Use these to pass views into existing data instead of creating new arrays or strings.

Patterns that look safe but allocate

  • foreach on string.Split(...) allocates an array; prefer Span-based splitters (SearchValues<T>, IndexOfAny loops).
  • ToList(), ToArray() in a chain – sneaky; do it once at the end, not in every step.
  • Boxing via IComparable, IFormattable, non‑generic collections like ArrayList.
  • Capturing this in async lambdas inside ASP.NET handlers.
  • Logging with message templates that format large objects; use ILogger with structured fields (still watch boxing for value types).

Decision guide: struct or class?

Pick struct when:

  • Size ≤ 16–32 bytes (rule of thumb) and copied often.
  • Immutable; equality is by value.
  • You need arrays of them for tight loops.

Pick class when:

  • Identity matters; you share it across the graph.
  • Size grows or fields mutate over time.
  • You store it in hash sets/dicts with long lifetimes.

If in doubt: Start with class, benchmark, then switch to struct in hot paths that need it. Measure both CPU and Alloc/Op.

Checklist: win back memory today

  • [ ] Add [MemoryDiagnoser] to your perf tests; aim for 0 B in inner loops.
  • [ ] Hunt for boxing: switch to generics, in parameters, or custom formatters.
  • [ ] Replace small new byte[] with stackalloc where safe.
  • [ ] Replace big new byte[] with ArrayPool<T>. Always return to pool.
  • [ ] Remove LINQ from inner loops that run millions of times.
  • [ ] Make logging cheap; avoid building strings when log level is off.
  • [ ] Kill event leaks; unsubscribe, or weak events for long‑lived publishers.
  • [ ] Watch LOH: pool big arrays; stream instead of buffering the world.

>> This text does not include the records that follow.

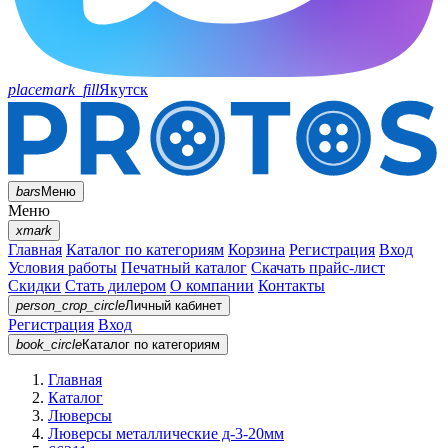
placemark_fill
Якутск
bars
Меню
Меню
xmark
Главная
Каталог по категориям
Корзина
Регистрация
Вход
Условия работы
Печатный каталог
Скачать прайс-лист
Скидки
Стать дилером
О компании
Контакты
person_crop_circle
Личный кабинет
Регистрация
Вход
book_circle
Каталог
по категориям
Главная
Каталог
Люверсы
Люверсы металлические д-3-20мм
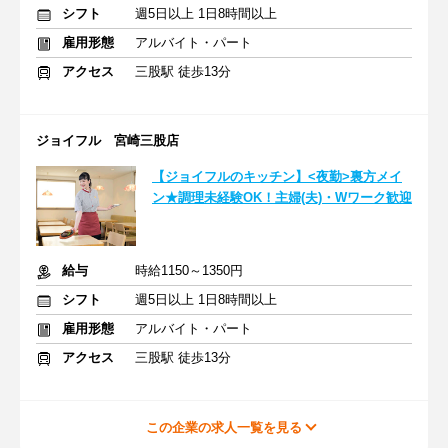
シフト
週5日以上 1日8時間以上
雇用形態
アルバイト・パート
アクセス
三股駅 徒歩13分
ジョイフル 宮崎三股店
【ジョイフルのキッチン】<夜勤>裏方メイ
ン★調理未経験OK！主婦(夫)・Wワーク歓迎
給与
時給1150～1350円
シフト
週5日以上 1日8時間以上
雇用形態
アルバイト・パート
アクセス
三股駅 徒歩13分
この企業の求人一覧を見る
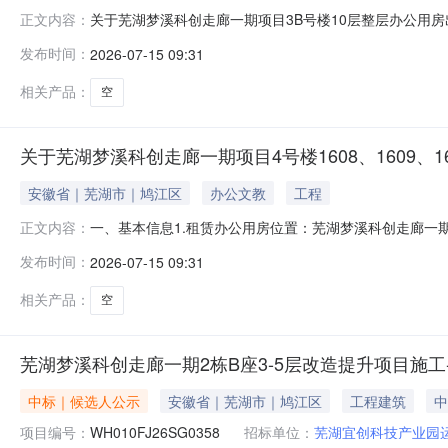
关于芜湖梦溪科创走廊一期项目3B号楼10层整层办公用
正文内容：
发布时间：
2026-07-15 09:31
相关产品：
空
关于芜湖梦溪科创走廊一期项目4号楼1608、1609、
安徽省｜芜湖市｜鸠江区
办公文教
工程
一、基本信息1.租赁办公用房位置：芜湖梦溪科创走廊一期项目
正文内容：
准）。二、出租单位信息1.出租单位：芜湖宜创科技产业园运
发布时间：
2026-07-15 09:31
2.租赁费底价：4号楼1608、1609、1601号租赁费
相关产品：
空
芜湖梦溪科创走廊一期2栋B座3-5层改造提升项目施工
中标｜候选人公示
安徽省｜芜湖市｜鸠江区
工程建筑
中
项目编号：
WH010FJ26SG0358
招标单位：
芜湖宜创科技产业园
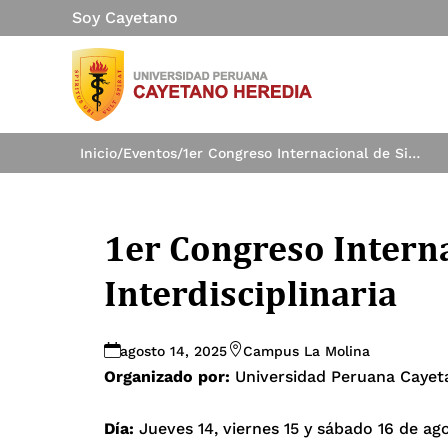
Soy Cayetano
Inicio
/
Eventos
/
1er Congreso Internacional de Simulación Interdisciplinaria
1er Congreso Intern
Interdisciplinaria
agosto 14, 2025
Campus La Molina
Organizado por:
Universidad Peruana Cayet
Día:
Jueves 14, viernes 15 y sábado 16 de ag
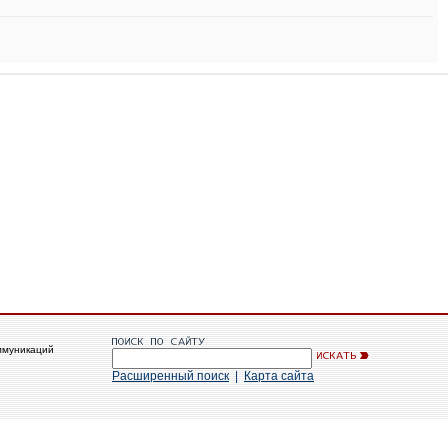
ммуникаций
Расширенный поиск
|
Карта сайта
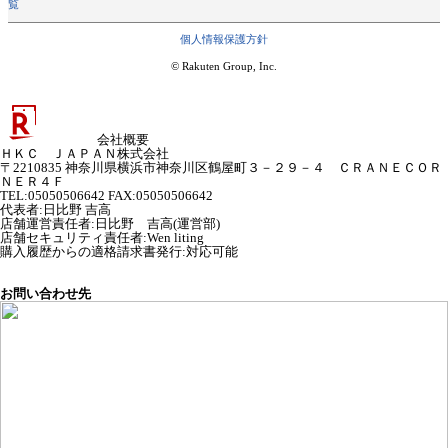
覧
個人情報保護方針
© Rakuten Group, Inc.
会社概要
ＨＫＣ ＪＡＰＡＮ株式会社
〒2210835 神奈川県横浜市神奈川区鶴屋町３－２９－４ ＣＲＡＮＥＣＯＲ
ＮＥＲ４Ｆ
TEL:05050506642 FAX:05050506642
代表者
:
日比野 吉高
店舗運営責任者
:
日比野 吉高(運営部)
店舗セキュリティ責任者
:
Wen liting
購入履歴からの適格請求書発行:対応可能
お問い合わせ先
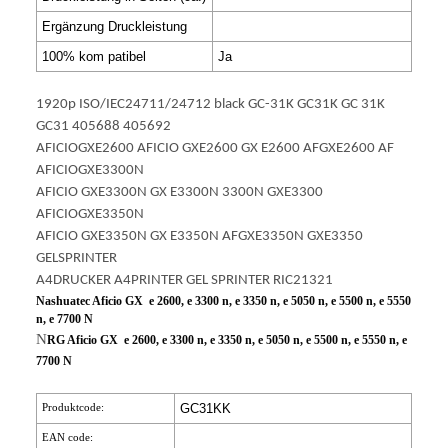
Ergänzung Druckleistung
100% kom patibel
Ja
1920p ISO/IEC24711/24712 black GC-31K GC31K GC 31K
GC31 405688 405692
AFICIOGXE2600 AFICIO GXE2600 GX E2600 AFGXE2600 AF
AFICIOGXE3300N
AFICIO GXE3300N GX E3300N 3300N GXE3300
AFICIOGXE3350N
AFICIO GXE3350N GX E3350N AFGXE3350N GXE3350
GELSPRINTER
A4DRUCKER A4PRINTER GEL SPRINTER RIC21321
Nashuatec Aficio GX e 2600, e 3300 n, e 3350 n, e 5050 n, e 5500 n, e 5550
n, e 7700 N
N
RG Aficio GX e 2600, e 3300 n, e 3350 n, e 5050 n, e 5500 n, e 5550 n, e
7700 N
Produktcode:
GC31KK
EAN code:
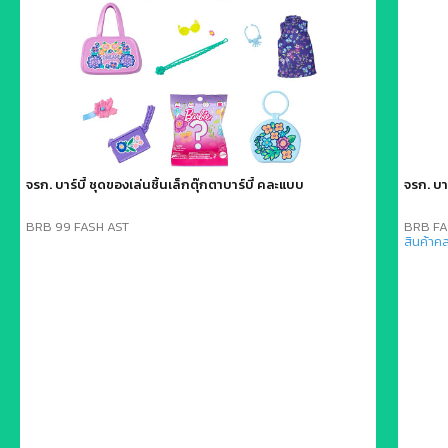
จรก. บาร์บี้ ชุดของเล่นชิ้นเล็กตุ๊กตาบาร์บี้ คละแบบ
จรก. บา
BRB 99 FASH AST
BRB FA
สินค้าค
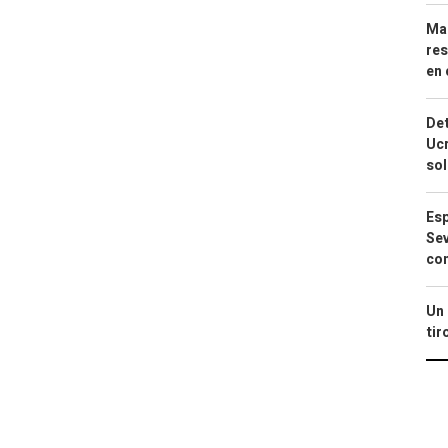
Mar
res
en 
Det
Ucr
so
Esp
Sev
con
Un 
tir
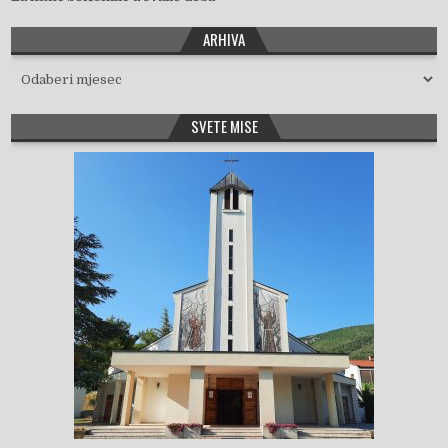
ARHIVA
Arhiva
SVETE MISE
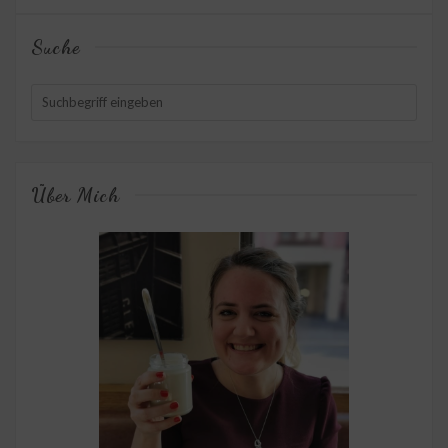
Suche
Über Mich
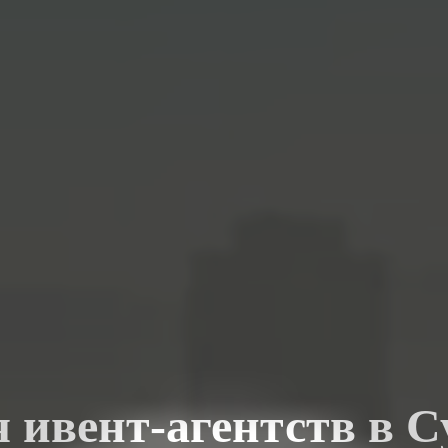
 ивент-агентств в С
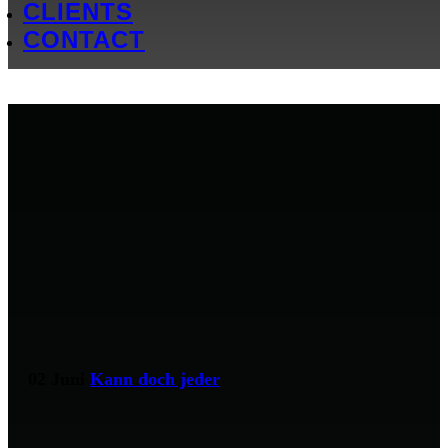
CLIENTS
CONTACT
02 Juni
Kann doch jeder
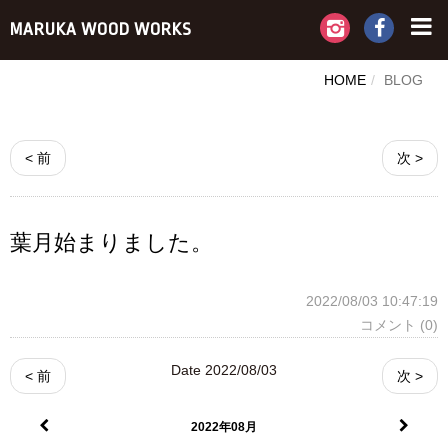
MARUKA WOOD WORKS
HOME
BLOG
< 前
次 >
葉月始まりました。
2022/08/03 10:47:19
コメント (0)
Date 2022/08/03
< 前
次 >
2022年08月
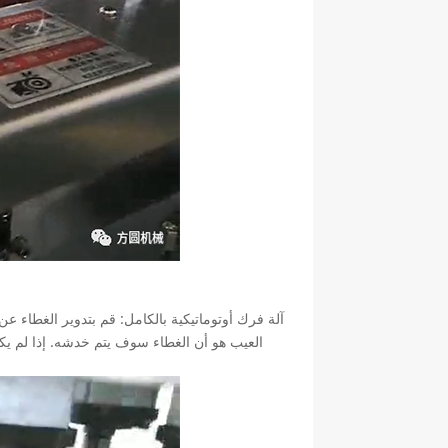
آلة فرك أوتوماتيكية بالكامل: قم بتدوير الغطاء
العيب هو أن الغطاء سوف يتم خدشه. إذا لم يكن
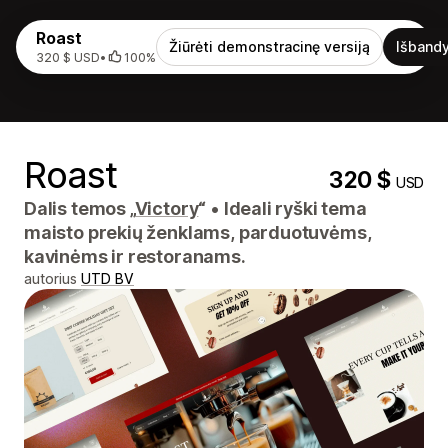
Roast
Žiūrėti demonstracinę versiją
Išbandy
320 $ USD
•
100%
Roast
320 $
USD
Dalis temos „
Victory
“
•
Ideali ryški tema
maisto prekių ženklams, parduotuvėms,
kavinėms ir restoranams.
autorius
UTD BV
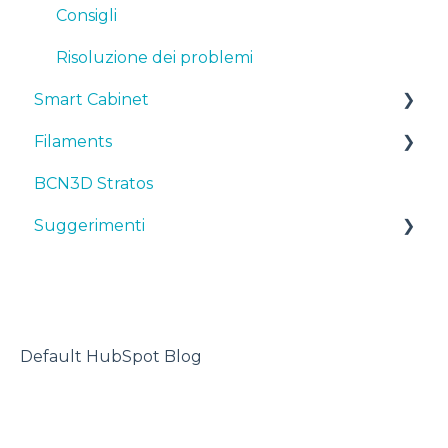
Risoluzione dei problemi
Consigli
Risoluzione dei problemi
Smart Cabinet
Filaments
Manuals & Downloads
BCN3D Stratos
First steps
Suggerimenti
Suggerimenti
Maintenance
TPU
Troubleshooting
Stampante 3D
Default HubSpot Blog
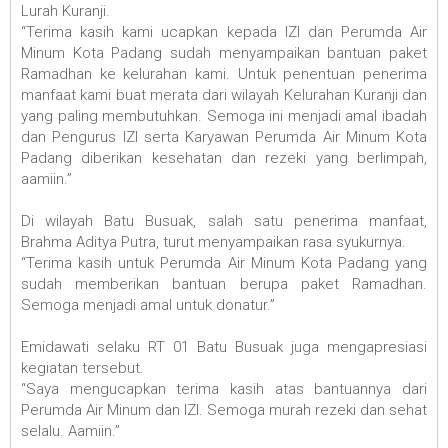
Lurah Kuranji.
“Terima kasih kami ucapkan kepada IZI dan Perumda Air
Minum Kota Padang sudah menyampaikan bantuan paket
Ramadhan ke kelurahan kami. Untuk penentuan penerima
manfaat kami buat merata dari wilayah Kelurahan Kuranji dan
yang paling membutuhkan. Semoga ini menjadi amal ibadah
dan Pengurus IZI serta Karyawan Perumda Air Minum Kota
Padang diberikan kesehatan dan rezeki yang berlimpah,
aamiin.”
Di wilayah Batu Busuak, salah satu penerima manfaat,
Brahma Aditya Putra, turut menyampaikan rasa syukurnya.
“Terima kasih untuk Perumda Air Minum Kota Padang yang
sudah memberikan bantuan berupa paket Ramadhan.
Semoga menjadi amal untuk donatur.”
Emidawati selaku RT 01 Batu Busuak juga mengapresiasi
kegiatan tersebut.
“Saya mengucapkan terima kasih atas bantuannya dari
Perumda Air Minum dan IZI. Semoga murah rezeki dan sehat
selalu. Aamiin.”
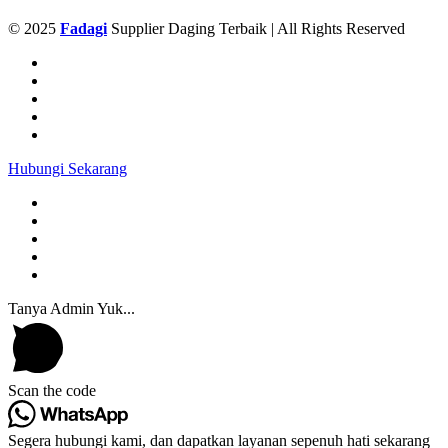
© 2025
Fadagi
Supplier Daging Terbaik | All Rights Reserved
Hubungi Sekarang
Tanya Admin Yuk...
Scan the code
Segera hubungi kami, dan dapatkan layanan sepenuh hati sekarang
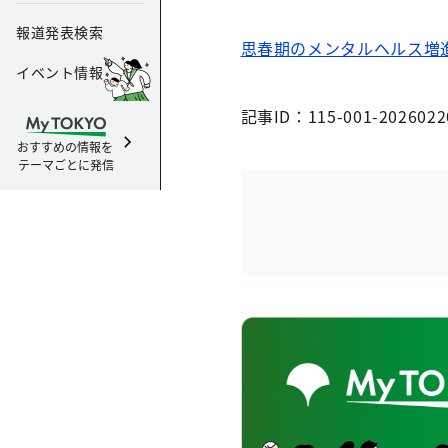
報道発表検索
思春期のメンタルヘルス増
イベント情報
記事ID：115-001-2026022
おすすめの情報を
テーマごとに発信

FAQ: quick answers you can use

Are structs always on the stack?

No. A struct field inside a class lives inside that object on the heap. A struct in an array is inline in the array object (also heap).

Is Span<T> free?

It avoids heap allocations, but bounds checks and large loops still cost CPU. It’s great when it replaces allocations and copies.

When should I worry about LOH?

When you see big arrays or strings ≥ ~85 KB created often. Use pools or chunking to avoid churn.

Do async/await allocations matter?

The state machine itself is small, but captured locals and closures can add up. Use ValueTask in high‑rate APIs, and avoid capturing in hot paths.

Is ArrayPool<T> safe?

Yes, as long as you Return what you Rent, and clear sensitive data if needed. Buffers may contain old data; don’t assume zeros.

Should I switch everything to structs?

No. Overusing structs can increase copies and hurt caches. Target hot paths and tiny, immutable data.

Conclusion: ship faster code by owning your allocations

You don’t need magic. You need eyes on Alloc/Op and a few sharp tools: avoid boxing, keep small buffers on the stack, pool the big ones, and trim closures from hot loops. Do this and you’ll cut GC time and latency right away.

Which allocation did you kill today, and what did it save you? Drop your numbers in the comments – I’ll add the best ones to a follow‑up.